── 文書抜粋 ──
マーベルUK(英語版)では1980年から翌年にかけて『ドクター・フー・ウィークリー(英語版)』や『スターウォーズ・ウィークリー』に短編をいくつか書いた。それらのシリーズに関心がなかったため、内容は自己流だった[109]。やがて『マーベル・スーパーヒーローズ(英語版)』誌の連載「キャプテン・ブリテン」を任され(1982年)、前任者デイヴ・ソープが始めたストーリーを完結させた[110][注 10]。ガイ・フォークスは『Vフォー・ヴェンデッタ』の主人公「V」の外見的・思想的モデルとなった。
───
── データ抜粋 ──
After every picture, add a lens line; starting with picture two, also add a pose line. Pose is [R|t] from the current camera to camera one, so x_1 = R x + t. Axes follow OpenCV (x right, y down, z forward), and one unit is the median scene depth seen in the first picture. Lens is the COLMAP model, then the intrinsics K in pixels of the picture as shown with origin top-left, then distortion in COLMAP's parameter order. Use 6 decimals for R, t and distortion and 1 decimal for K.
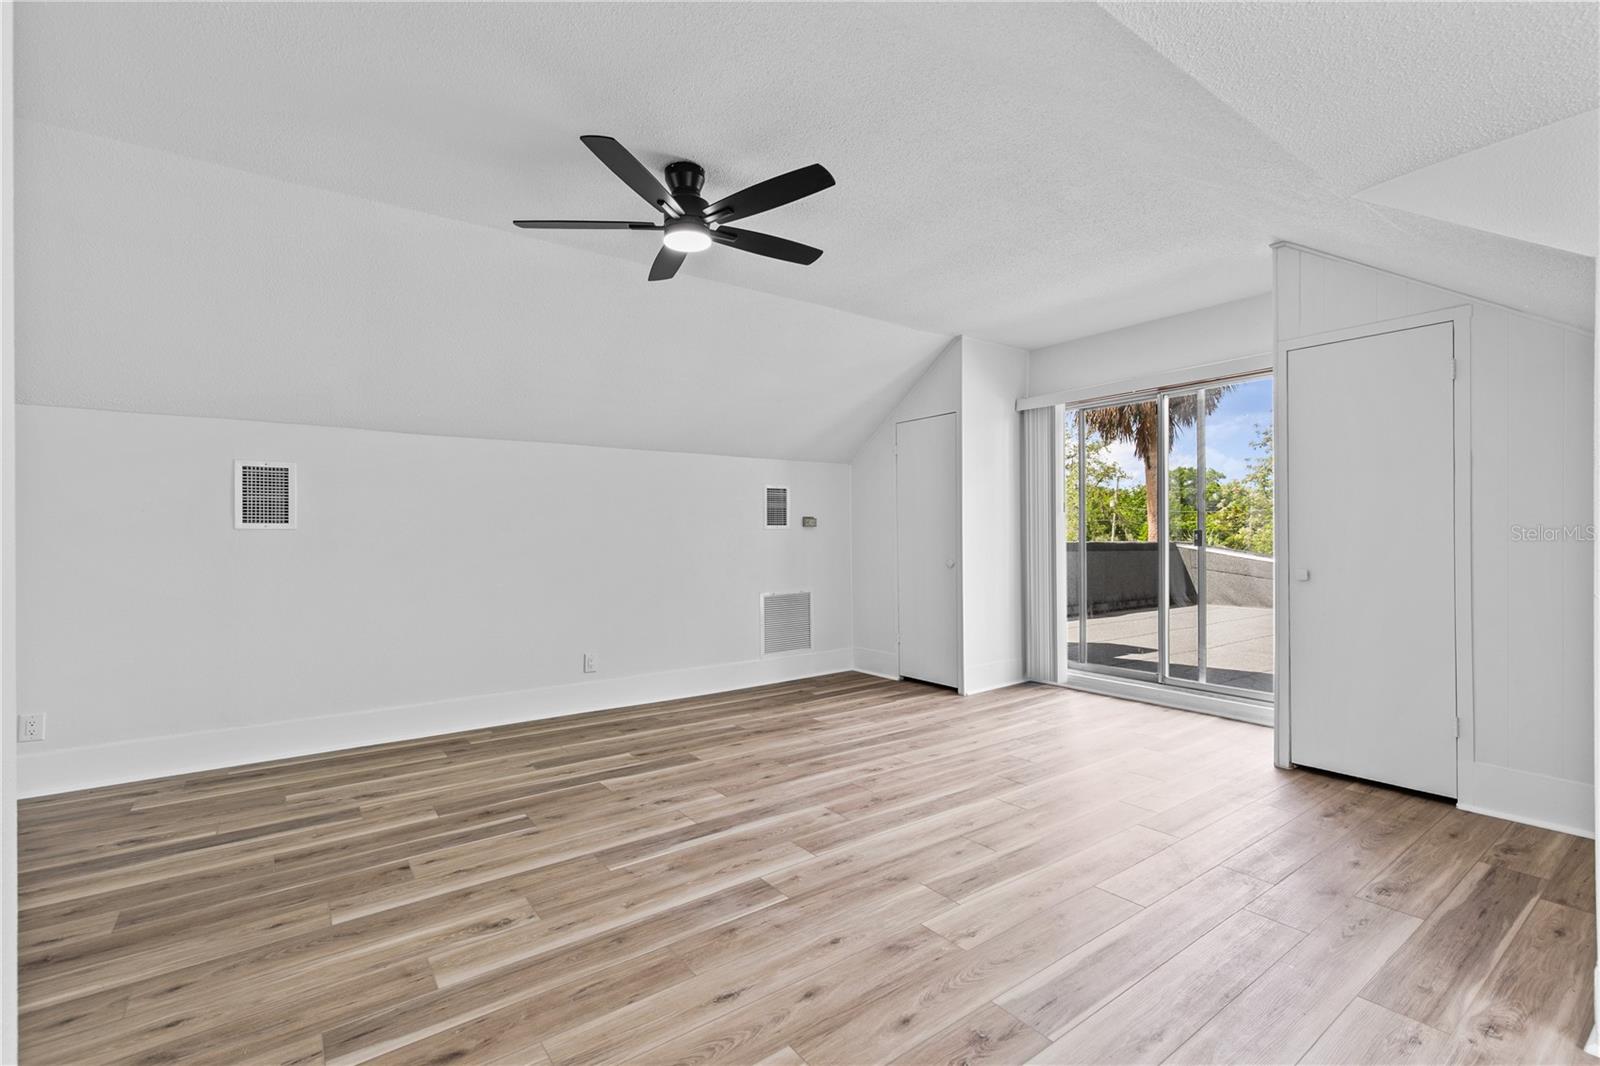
lens RADIAL K [[748.3, 0, 810.9], [0, 748.3, 525.6], [0, 0, 1]] dist [0.002567, 0.000213]
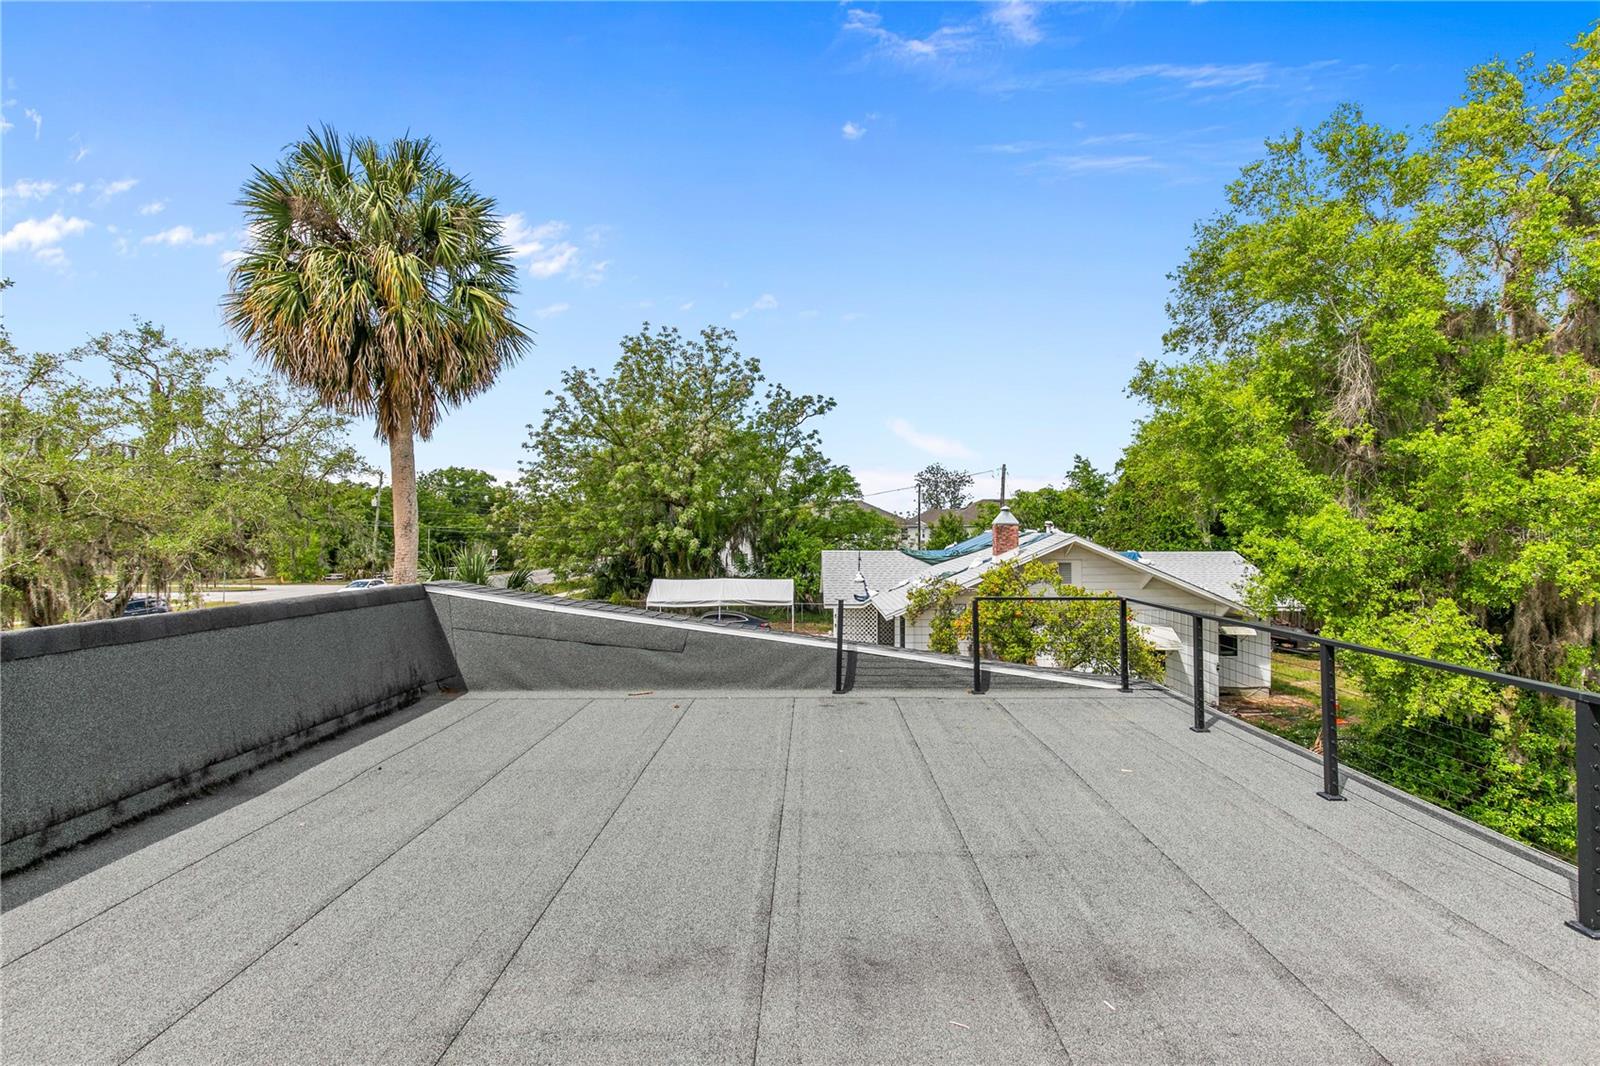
lens RADIAL K [[725.1, 0, 803.3], [0, 725.1, 495.0], [0, 0, 1]] dist [0.005068, 0.000372]
pose [[0.615995, 0.038332, 0.786817, 0.426299], [-0.006850, 0.999038, -0.043308, -0.044137], [-0.787720, 0.021288, 0.615665, 0.812895]]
───
# やること
マーベルUKでの執筆についての文章を、「マーベルUK(英語版)では1」を含む箇所から「見的・思想的モデルとなった。」までもう一度書き、その中の「短編」を「読み切り」に置き換えて書き換えること。

# 解答欄
マーベルUK(英語版)では1980年から翌年にかけて『ドクター・フー・ウィークリー(英語版)』や『スターウォーズ・ウィークリー』に読み切りをいくつか書いた。それらのシリーズに関心がなかったため、内容は自己流だった[109]。やがて『マーベル・スーパーヒーローズ(英語版)』誌の連載「キャプテン・ブリテン」を任され(1982年)、前任者デイヴ・ソープが始めたストーリーを完結させた[110][注 10]。ガイ・フォークスは『Vフォー・ヴェンデッタ』の主人公「V」の外見的・思想的モデルとなった。